Four LAPD officers—Theodore Briseno, Laurence Powell, Timothy Wind and Sgt. Stacey Koon—were indicted on charges of assault with a deadly weapon and excessive use of force by a police officer.

But following a three-month trial in the predominantly white Los Angeles suburb of Simi Valley, three of the officers were acquitted of all charges. The jury, which had all white members, deadlocked on one charge of excessive force against Powell, and a mistrial was declared on that charge.

Powell’s attorney, Michael Stone, said earlier this year the unedited video worked against King and helped prove the officers’ case.

“Most of the nation only saw a few snippets where it’s the most violent,” Stone said. “They didn’t see (King) get up and run at Powell.”

But African-Americans in Los Angeles exploded in outrage. Rioters ran through the streets—looting businesses, torching buildings and attacking those who were in the wrong place at the wrong time. The violence was responsible for more than 50 deaths and $1 billion in property damage.

On the third day of rioting, King emerged from seclusion to make a plea: “People, I just want to say, can we all get along? Can we get along?”

The violence ceased, but the debate did not.

Nearly a year later, the four officers stood trial in federal court on civil rights charges. Two African-Americans were picked for the jury, and King testified. He hedged, however, on whether police used racial slurs during the beating. He told CNN in 2011 that slurs were used, but said he vacillated on the stand because his mother had told him to avoid talking about race.

Koon and Powell were found guilty and sentenced to 30 months in prison. Briseno and Wind were acquitted.

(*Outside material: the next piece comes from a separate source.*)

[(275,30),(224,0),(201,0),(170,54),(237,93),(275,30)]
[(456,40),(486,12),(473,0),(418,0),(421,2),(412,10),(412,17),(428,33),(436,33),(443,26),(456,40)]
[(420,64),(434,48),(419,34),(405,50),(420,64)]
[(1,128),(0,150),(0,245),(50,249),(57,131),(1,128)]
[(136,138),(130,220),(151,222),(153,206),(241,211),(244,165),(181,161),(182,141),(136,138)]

“It was like … I just hope we just get one,” King said. “I hope we just get one on that. If we get one, we’re good. So to get the two, I was really happy.”

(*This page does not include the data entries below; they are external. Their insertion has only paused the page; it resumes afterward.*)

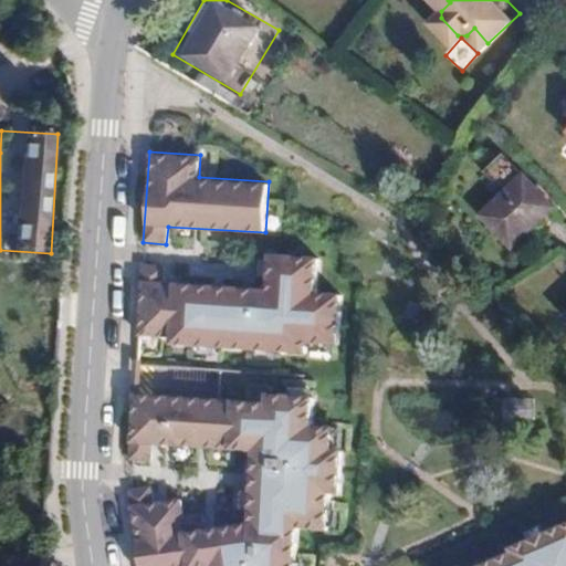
[(517,241),(561,200),(531,168),(488,209),(517,241)]
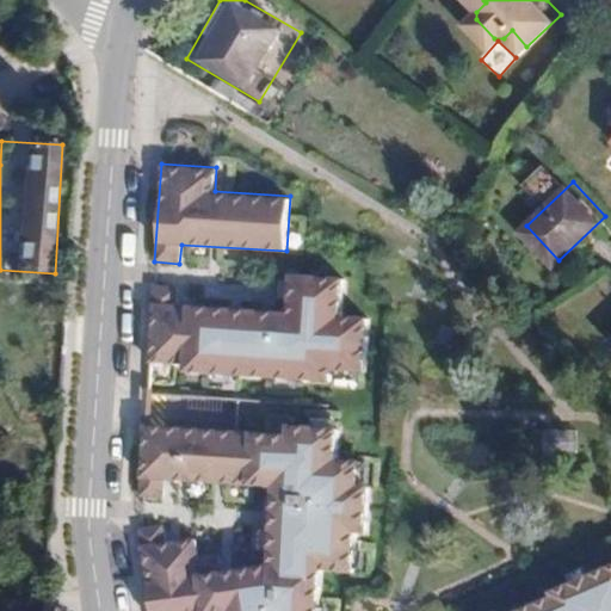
[(284,312),(153,303),(149,362),(181,364),(181,376),(329,386),(331,369),(365,371),(369,319),(343,318),(345,278),(287,273),(284,312)]
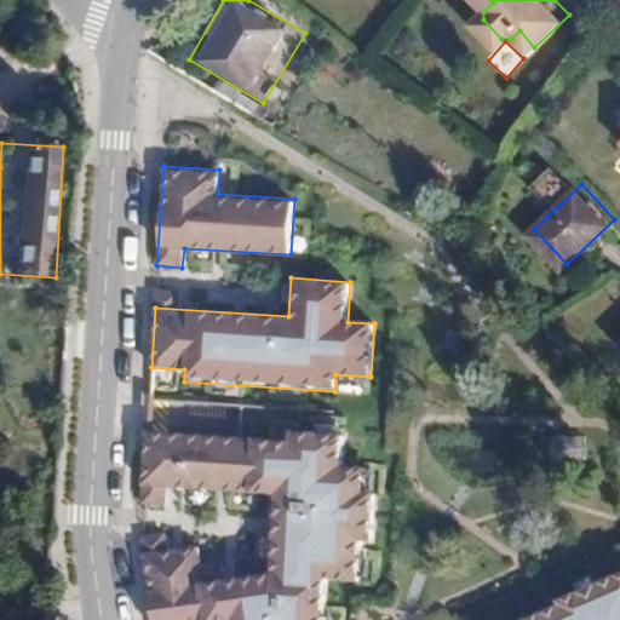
[(322,619),(326,584),(356,585),(359,546),(373,549),(377,494),(366,494),(367,472),(344,471),(345,440),(291,435),(290,443),(148,436),(145,506),(167,511),(168,493),(276,504),(271,580),(225,587),(222,563),(204,566),(201,549),(168,554),(167,537),(139,540),(154,619),(322,619)]
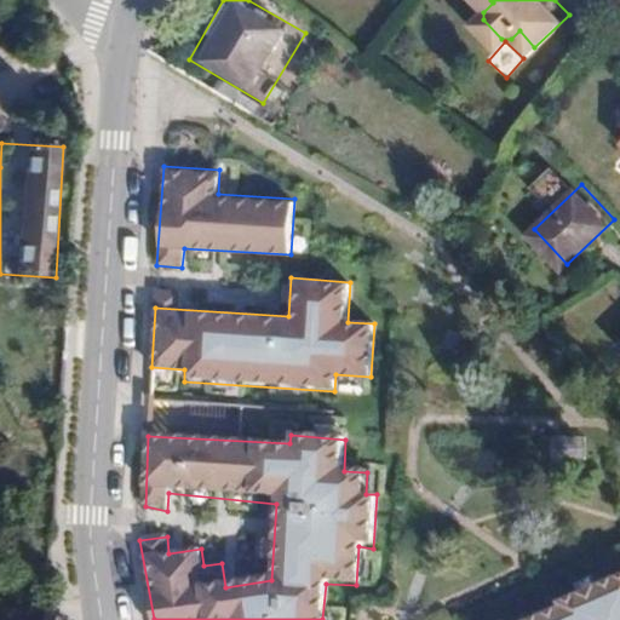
[(619,619),(619,578),(533,619),(619,619)]
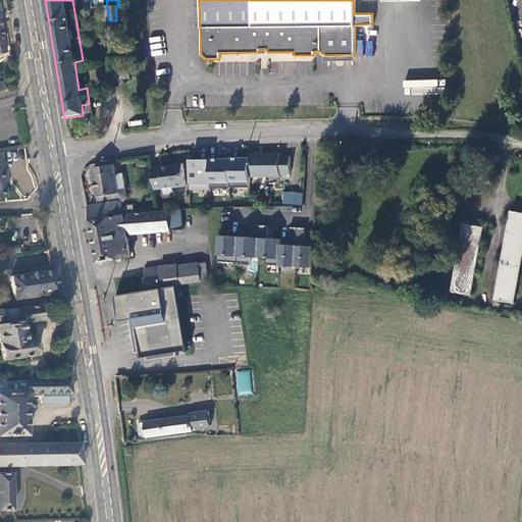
[(91,9),(94,9),(94,4),(91,5),(91,3),(83,3),(84,14),(91,12),(91,9)]
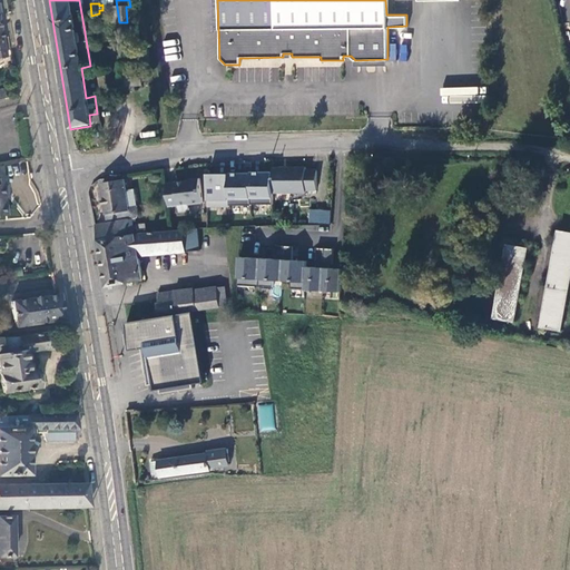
[(137,21),(136,6),(130,7),(126,7),(127,22),(137,21)]
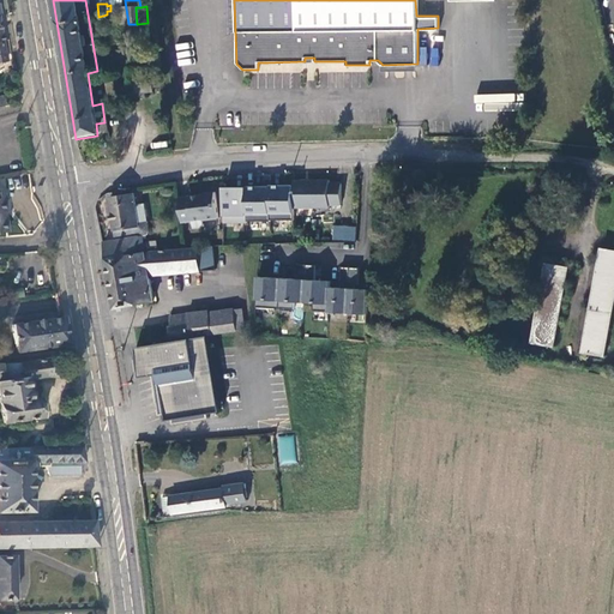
[(330,184),(330,181),(294,181),(295,206),(330,206),(330,204),(342,204),(342,184),(330,184)]
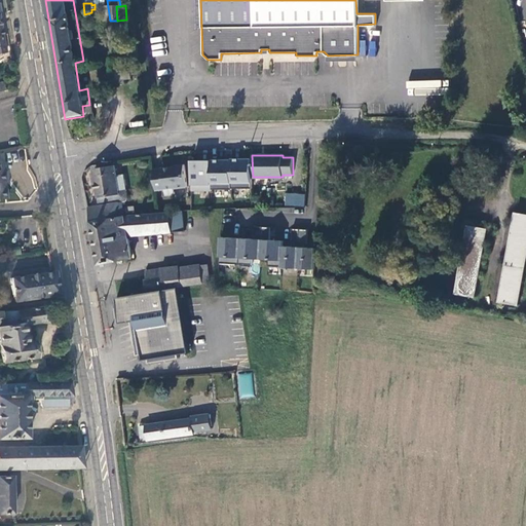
[(122,210),(121,203),(126,202),(129,199),(127,191),(119,192),(117,177),(115,166),(96,171),(97,177),(95,177),(99,208),(89,210),(91,221),(124,217),(123,217),(122,210)]
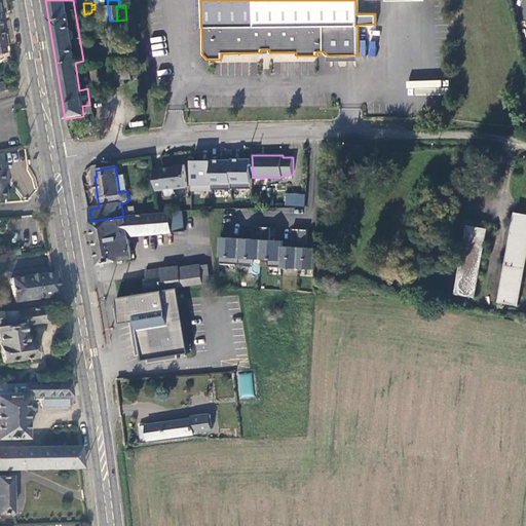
[(164,167),(154,168),(156,191),(165,191),(166,196),(175,195),(175,190),(188,188),(186,166),(178,166),(175,167),(164,168),(164,167)]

King also sued the city of Los Angeles.

“Half of them had no sympathy whatsoever,” Kelly, his fiancee, told CNN earlier this year about her fellow jurors. “… They just didn’t care. Like, ‘He broke the law. He deserved what he got.’ I told them they were crazy. It was about justice for what happened to him. No one deserves to get beat like that.”

The other jurors came around, and King was awarded $3.8 million in damages.

In later years, King had several more run-ins with the law, including a 90-day jail stint in 1996 for a hit-and-run involving his wife at the time. On the 20th anniversary of the beating in 2011, he was pulled over and ticketed for a minor traffic violation.

“The trouble that (people) see me in is a part of my life that I’m working on,” he said in 2011. “I’ll always have an issue when it comes to alcohol. My dad was an alcoholic. The addiction part is in my blood. What I’ve learned to do is arrest my addiction—arrest it myself, so I don’t get arrested.”

In 2008, King appeared on the VH1 reality show “Celebrity Rehab.” He also released a memoir, “The Riot Within,” in which he describes his difficult upbringing and his reflections on the beating and its aftermath.

The ranks of Los Angeles police are much more diverse than they were at the time of King’s beating. Changes have also been made—some compelled by the courts—in the way certain neighborhoods are patrolled and how complaints are handled.

King said earlier this year he has forgiven the officers who beat him.

“Yes, I’ve forgiven them, because I’ve been forgiven many times,” he said. “My country’s been good to me … This country is my house, it’s the only home I know, so I have to be able to forgive—for the future, for the younger generation coming behind me, so … they can understand it and if a situation like that happened again, they could deal with it a lot easier.”